Que la OTAN precise celebrar a bombo y platillo el sexagésimo aniversario de su fundación parece, por sí solo, señal de mala salud. Y eso que, y al menos entre nosotros, las disputas que antaño provocó la Alianza Atlántica han bajado, injustificadamente, muchos enteros. Así lo testimonia, sin ir más lejos, la apreciación que hizo suya, semanas atrás, una de las tertulianas de turno, firmemente convencida de que la presencia de militares españoles en Afganistán quedaba suficientemente fundamentada por el paraguas que ofrecía la OTAN, una instancia al parecer impoluta y de siempre entregada al respeto de la legalidad internacional y de los derechos humanos…
Es urgente, sin embargo, reabrir la discusión sobre lo que hoy significa la Alianza Atlántica. Lo primero que conviene recordar al respecto es que la OTAN configura la principal de las avanzadas militares perfilada por los países ricos. Como tal, y si así se quiere, constituye el brazo armado de un proceso nada edificante –la globalización capitalista–, y contribuye poderosamente a asentar en el Norte opulento una genuina y orgullosa fortaleza. Por su singularidad guerrera –carece de competidores–, la Alianza tiene tanto peso como el que corresponde en conjunto al Fondo Monetario, el Banco Mundial y la Organización Mundial del Comercio. Por cierto que, si todas estas instancias han escapado llamativamente al control de la ONU, obligado parece subrayar que la OTAN ha desempeñado papeles decisivos a la hora de desacreditar, también, a la máxima organización planetaria: en 1999, al cumplir medio siglo, la Alianza dejó claro que en adelante sus acciones no tendrían por qué depender de una resolución específica del Consejo de Seguridad, en lo que se antojaba un torpedo en la línea de flotación de un Derecho Internacional laboriosamente gestado durante decenios.
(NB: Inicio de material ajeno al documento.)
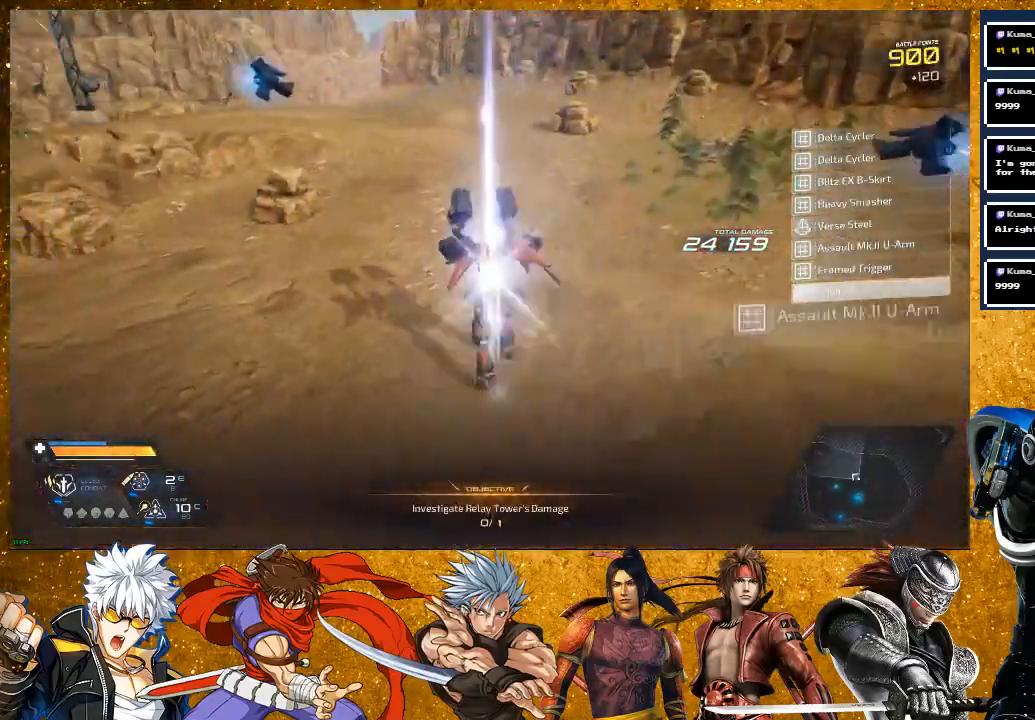
{"buttons": [], "left_stick": "up", "right_stick": "center", "events": [[300, "right_stick", "center"], [350, "R2", "up"]]}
En un sentido próximo, la OTAN es una organización claramente supeditada al dictado que impone la Casa Blanca. Aun siendo cierto que algunos miembros de la Alianza han contestado en momentos precisos unas u otras políticas norteamericanas –así lo hicieron, por ejemplo, Francia y Alemania con ocasión de la agresión que EEUU preparaba en Irak en 2003–, la OTAN como tal a duras penas ha servido de cauce para la expresión de tales disensiones. Antes bien, la Alianza ha refrendado puntillo- samente todos los criterios defendidos por Estados Unidos, lo cual no ha sido óbice para que este se sirviese de ella a capricho según las circunstancias. Washington rehuyó la colaboración de la OTAN en el mentado Irak, pero bien que la recabó, en cambio, en Afganistán. Es evidente, de cualquier modo, y en paralelo, que la Alianza ha sido un elemento decisivo a la hora de cancelar cualquier proyecto de independencia del lado de la Unión Europea.
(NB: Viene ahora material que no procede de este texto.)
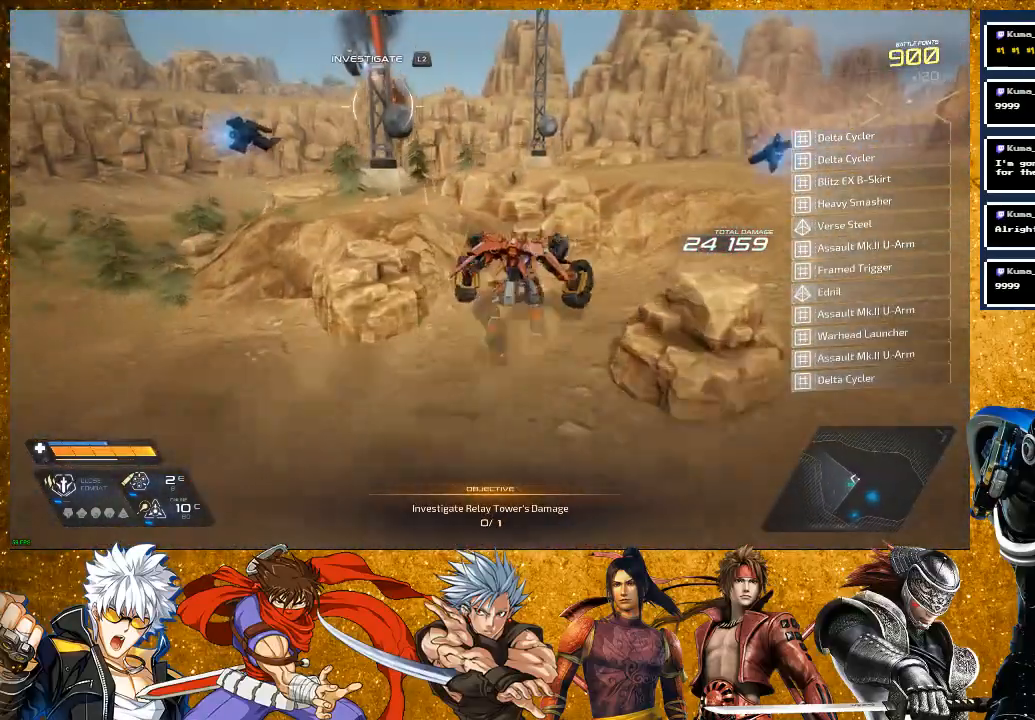
{"buttons": [], "left_stick": "center", "right_stick": "left", "events": [[17, "CROSS", "down"], [133, "CROSS", "up"], [417, "right_stick", "left"], [467, "left_stick", "center"]]}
El derrotero reciente de la OTAN se ha visto marcado, en otro terreno, por tres procesos de interés. El primero es una generosa expansión del área de sus acciones militares, no sometida hoy a restricción alguna, y ello por mucho que pueda apreciarse una concentración de intereses en una región, el Oriente Próximo, geoestratégica y geoeconómicamente vital. El segundo lo aporta una activa presión sobre Rusia, encaminada a obstaculizar el renacimiento, en el oriente europeo, de un gigante contestatario; en este sentido, y de nuevo, ningún dato permite afirmar que la Alianza Atlántica ha servido de freno a una creciente agresividad norteamericana plasmada, por ejemplo, en escudos antimisiles y bases militares que apuntalan un proyecto orientado a disputarle a Moscú una atávica zona de influencia. Agreguemos, en suma, que las presiones de la OTAN mucho tienen que ver con el crecimiento del gasto militar en todo el planeta; quienes, hace tres lustros, se atrevían a sugerir que la Alianza era un venturoso estímulo para las conversaciones de control de armamentos han tenido que plegar velas.
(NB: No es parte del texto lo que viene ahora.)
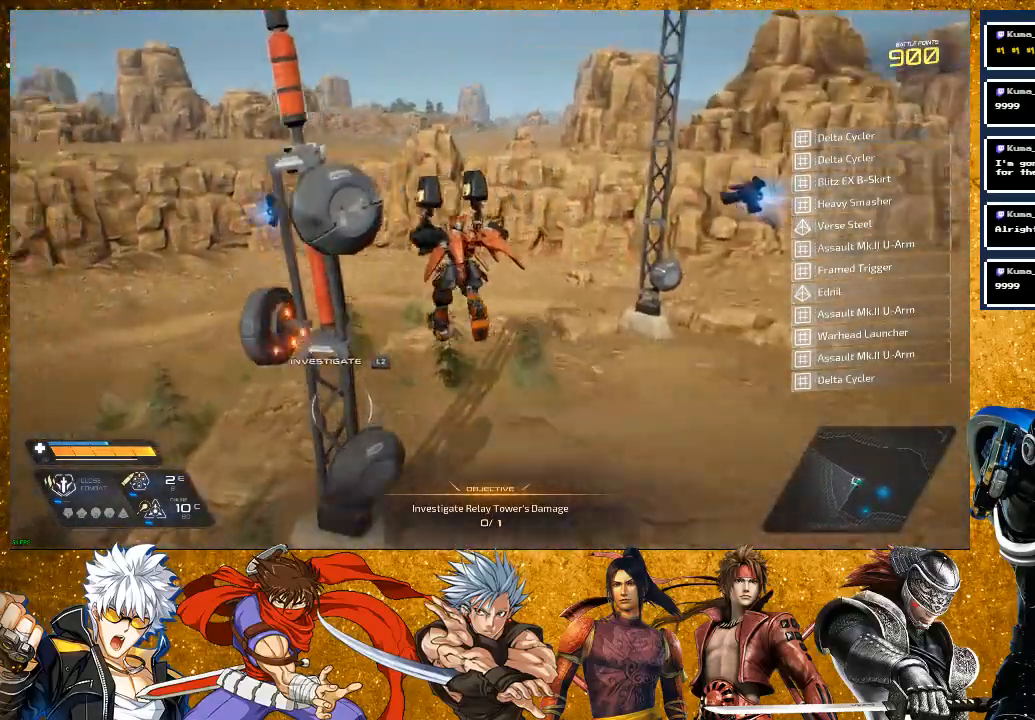
{"buttons": ["L2"], "left_stick": "center", "right_stick": "center", "events": [[67, "left_stick", "down-left"], [67, "right_stick", "up-left"], [167, "right_stick", "center"], [250, "left_stick", "center"], [400, "L2", "down"]]}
No puede faltar en nuestras consideraciones, en fin, el recordatorio de que, rematada la Guerra Fría y necesitada la OTAN de nuevas fuentes de legitimación, al cabo encontró la mayor de estas en el intervencionismo autodenominado humanitario. No hay que ser muy sagaz para concluir que este último responde las más de las veces a la defensa de los intereses de siempre, realizada ahora, bien es cierto, de la mano de procedimientos aparentemente más benignos y notablemente más eficaces. Quien piense, de cualquier modo, que la OTAN siente alguna preocupación por los derechos humanos en algún lugar del planeta haría bien en preguntarse por qué sus soldados no se han desplegado en Gaza y Cisjordania –para exigir la retirada del Ejército israelí–, en el Kurdistán –para reclamar de los militares turcos el respeto de las normas más elementales– o en el Sáhara Occidental –para hacer otro tanto con las fuerzas armadas marroquíes–. El intervencionismo humanitario ha servido para ocultar, por añadidura, lo que ocurría en la trastienda en la forma de un doble y delicado proceso: mientras la OTAN se ha lanzado con denuedo a la identificación –en su caso a la creación– de nuevas amenazas como las que supondrían el terrorismo internacional o las migraciones, por el otro –ya lo señalamos antes– bien que ha procurado, incansable, reflotar algunas de las viejas, y en singular la que acarrearía el gigante ruso.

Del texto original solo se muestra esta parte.